Restaurant information
- Food type: Latin American; Mexican; Salvadoran;
- Location: Washington, United States
- Coordinates: 47°02′42″N 122°53′54″W﻿ / ﻿47.0450°N 122.8983°W
- Website: kokos-restaurant.com

= Koko's (restaurant) =

Restaurant chain in the U.S. state of Washington

Koko's Restaurant & Tequila Bar, or simply Koko's, is a small chain of restaurants in the U.S. state of Washington. The business has operated in the Pacific City / Seabrook area, as well as Olympia and Seattle. Koko's serves Latin American, Mexican, and Salvadoran cuisine such as burritos, enchiladas, fried plantains, guacamole, tacos, and tortilla soup, and has garnered a positive reception.

== Description ==
Koko's is a small chain of restaurants in the U.S. state of Washington: the original restaurant, which has also been described as a tequila bar, operates in the Pacific City / Seabrook area, and the business has also operated in Olympia and Seattle. According to Fodor's, the original restaurant has high ceilings and reclaimed wood. Koko's is LGBTQ-owned.

=== Menu ===

Koko's serves modern Latin American, Mexican, and Salvadoran cuisine. The menu includes burritos and tostadas, steak tacos, poblano-cashew enchiladas, fried plantains, and cocktails, including mojitos as well as spicy and strawberry margaritas. The restaurant has also served a "Mexican poke bowl" with yellowfin tuna, mango, and edamame, as well as carne asada and chicken flautas, tortilla soup, guacamole, and a cucumber-cilantro margarita. The Morati is a martini with mezcal, muddled blueberries, lime juice, and organic agave nectar. Mexican hot chocolate is among drink options on the brunch menu.

== History ==
Koko's is owned by partners Gibran Moreno Ventura and Alexi Torres. Moreno and Torres opened Koko's Lounge on Fourth Avenue East in Olympia in 2020, serving Mexican and Salvadoran cuisine.

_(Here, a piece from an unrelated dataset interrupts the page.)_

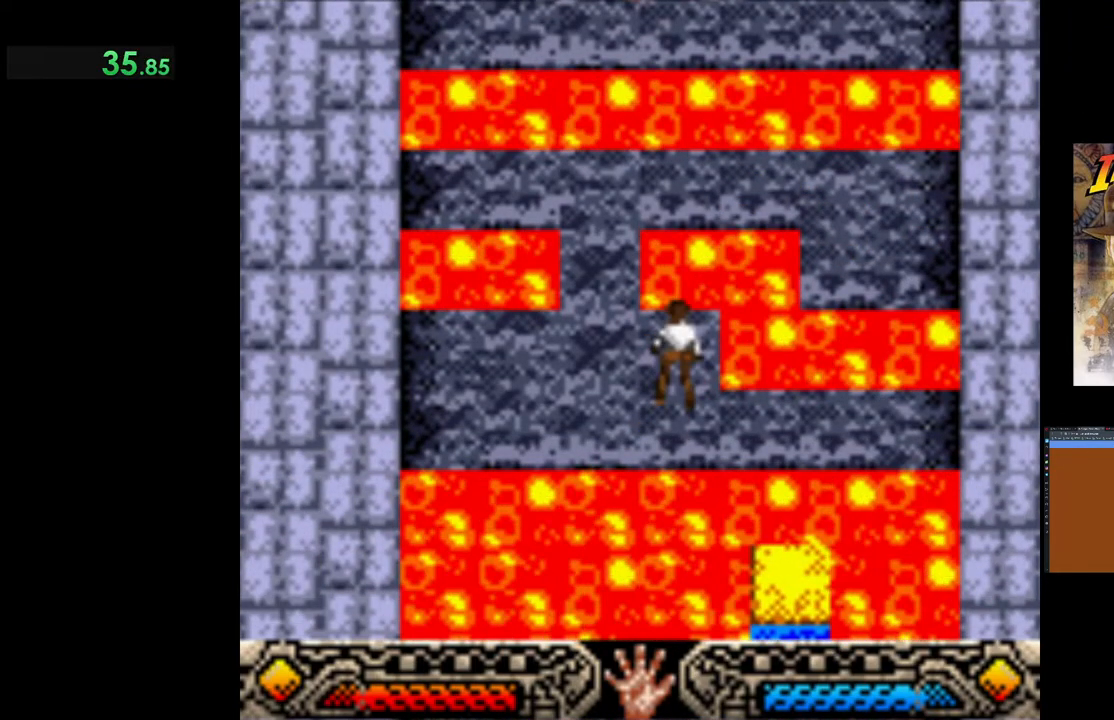
{"buttons": [], "left_stick": "center", "events": [[333, "left_stick", "down"], [433, "left_stick", "center"]]}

During the COVID-19 pandemic, Koko's pledged to donate thousands of burritos to support food programs in the area, in collaboration with the Seabrook Community Foundation.

== Reception ==
In Moon Olympic Peninsula, Jeff Burlingame said the coast location "offers great food in a fun setting" and called the menu "both fresh and a little different". Koko's was included in Seattle Metropolitans 2023 list of Washington's best restaurants. In a similar 2024 list, the magazine's Allison Williams and Allecia Vermillion said Koko's has the "ability to wield American influence (kale salad, a chorizo burger) without dumbing things down". In 2024, Tim Davis of WestSound Magazine said Koko's was among three "proper" sit-down eateries in Seabrook, writing: "The restaurant with a buzz was Koko's. Both friends who had stayed here and locals we spoke with sang praises to this modern Latin restaurant, and Koko’s didn't disappoint. While the other restaurants were decidedly quiet on our midweek September visit, Koko's was full up and lively, with many waiting for a table."